Once you get the back cover of the watch off and the battery replaced, there remains the problem of getting the cover to snap back onto the watchcase. This is sometimes tricky. My most unsuccessful technique for overcoming this difficulty requires that you squeeze the case back together in a vise. If you hear a click! you have succeeded in spite of my technique. But if you hear a crunch!...well, I did have to buy my wife a new watch after that one, but it was worth it in terms of the pride I took in developing such a clever method of ruining her watch.

Another rich opportunity for failure can be found in do-it-yourself plumbing repair. There is a natural law my brother discovered while doing plumbing work in his own house. The law states unequivocally that, ''If you fix it, it will leak.'' I did not believe this at first, but it seemed a good way to screw something up. Sure enough, not long afterwards, I had the pleasure of staring at water gushing from a pipe in the bathroom after I made a repair myself instead of calling a plumber. This particular failure required insufficient tightening of a critical connection, and I obliged by not making sure all the connections were, well, tight, before turning on the water supply. My wife was with me as we watched the water flow down the floor vent and through to the carpet downstairs before I could shut everything off. This was her favorite among my failed techniques, and she speaks of it fondly. And often.

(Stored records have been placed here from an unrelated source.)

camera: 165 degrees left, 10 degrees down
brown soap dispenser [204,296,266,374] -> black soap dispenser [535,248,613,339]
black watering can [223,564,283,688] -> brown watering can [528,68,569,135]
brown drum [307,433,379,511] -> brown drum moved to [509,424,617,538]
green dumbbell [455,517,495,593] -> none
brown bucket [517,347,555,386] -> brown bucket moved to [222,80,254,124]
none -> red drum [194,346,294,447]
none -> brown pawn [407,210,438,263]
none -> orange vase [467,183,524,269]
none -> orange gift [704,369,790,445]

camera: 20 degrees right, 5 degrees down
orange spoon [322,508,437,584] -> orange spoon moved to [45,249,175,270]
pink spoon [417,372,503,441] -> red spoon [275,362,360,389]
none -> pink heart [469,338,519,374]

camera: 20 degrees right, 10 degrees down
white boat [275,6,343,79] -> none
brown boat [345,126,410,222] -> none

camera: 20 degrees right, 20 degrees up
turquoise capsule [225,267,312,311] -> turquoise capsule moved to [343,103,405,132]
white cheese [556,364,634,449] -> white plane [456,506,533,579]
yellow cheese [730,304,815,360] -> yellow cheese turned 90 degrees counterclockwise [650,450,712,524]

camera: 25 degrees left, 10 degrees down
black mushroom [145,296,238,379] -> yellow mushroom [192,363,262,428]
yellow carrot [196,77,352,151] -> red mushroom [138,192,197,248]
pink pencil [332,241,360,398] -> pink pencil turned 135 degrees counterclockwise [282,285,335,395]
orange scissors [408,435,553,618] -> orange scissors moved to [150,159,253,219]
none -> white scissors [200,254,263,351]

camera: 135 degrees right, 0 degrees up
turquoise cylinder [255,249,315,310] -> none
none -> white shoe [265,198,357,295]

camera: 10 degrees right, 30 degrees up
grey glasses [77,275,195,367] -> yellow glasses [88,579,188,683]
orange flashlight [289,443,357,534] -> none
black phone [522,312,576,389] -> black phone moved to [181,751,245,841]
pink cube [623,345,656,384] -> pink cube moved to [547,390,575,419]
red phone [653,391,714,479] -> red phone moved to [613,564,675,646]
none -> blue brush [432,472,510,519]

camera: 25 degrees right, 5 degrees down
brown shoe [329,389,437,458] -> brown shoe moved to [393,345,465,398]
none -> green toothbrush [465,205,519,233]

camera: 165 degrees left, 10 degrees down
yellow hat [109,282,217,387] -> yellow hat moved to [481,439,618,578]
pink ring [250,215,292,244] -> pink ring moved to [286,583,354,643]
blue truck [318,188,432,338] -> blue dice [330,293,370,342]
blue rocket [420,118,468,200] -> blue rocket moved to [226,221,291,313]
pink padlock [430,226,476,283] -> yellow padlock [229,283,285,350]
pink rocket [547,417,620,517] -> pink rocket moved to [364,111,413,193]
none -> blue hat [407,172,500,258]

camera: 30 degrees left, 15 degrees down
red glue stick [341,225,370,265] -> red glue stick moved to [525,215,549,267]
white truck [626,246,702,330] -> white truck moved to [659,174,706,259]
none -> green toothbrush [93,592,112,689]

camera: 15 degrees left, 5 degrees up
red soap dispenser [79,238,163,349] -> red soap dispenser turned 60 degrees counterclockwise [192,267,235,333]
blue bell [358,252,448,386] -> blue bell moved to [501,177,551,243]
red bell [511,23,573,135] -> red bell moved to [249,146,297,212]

There are numerous other breakthroughs I have made inventing ways to successfully muddle up tasks around the house. Among these is a method for acquiring low back pain by attempting to replace a light fixture while standing on a wobbly laundry appliance. Frankly, this episode taught me to fear electrical repairs altogether. To help me through them, I developed an electrical repair checklist to be used in case of a failure around the house:

1. Identify failed item -- lamp, light fixture, etc. 2. Stare at failed item for 10 seconds. 3. If a bulb is burned out, replace bulb. If bulb is in ceiling light, do not stand on laundry appliance. 4. Perform advanced engineering analysis of problem: (a) Is the device plugged in; (b) Is it turned on; (c) Has the breaker popped; (d) There is no (d). Repeat item 2, then call electrician.

I realize use of this simple electrical checklist prevents me from finding ways of reducing my house wiring to a trail of melted copper, so instead I will concentrate on making leaky plumbing repairs, breaking watches, buying high and selling low, and in a high- tech mode, developing effective ways to trash my computer. The work is going slowly, but hey, Edison had a workshop full of technicians helping him discover his 10,000 ways not to succeed, but I'm doing it all on my own. I think I deserve some credit for that.

Bernard Jacks is a freelance humor writer who lives in Marlboro. His columns have appeared in the New York Times, Smithsonian Magazine, and other publications.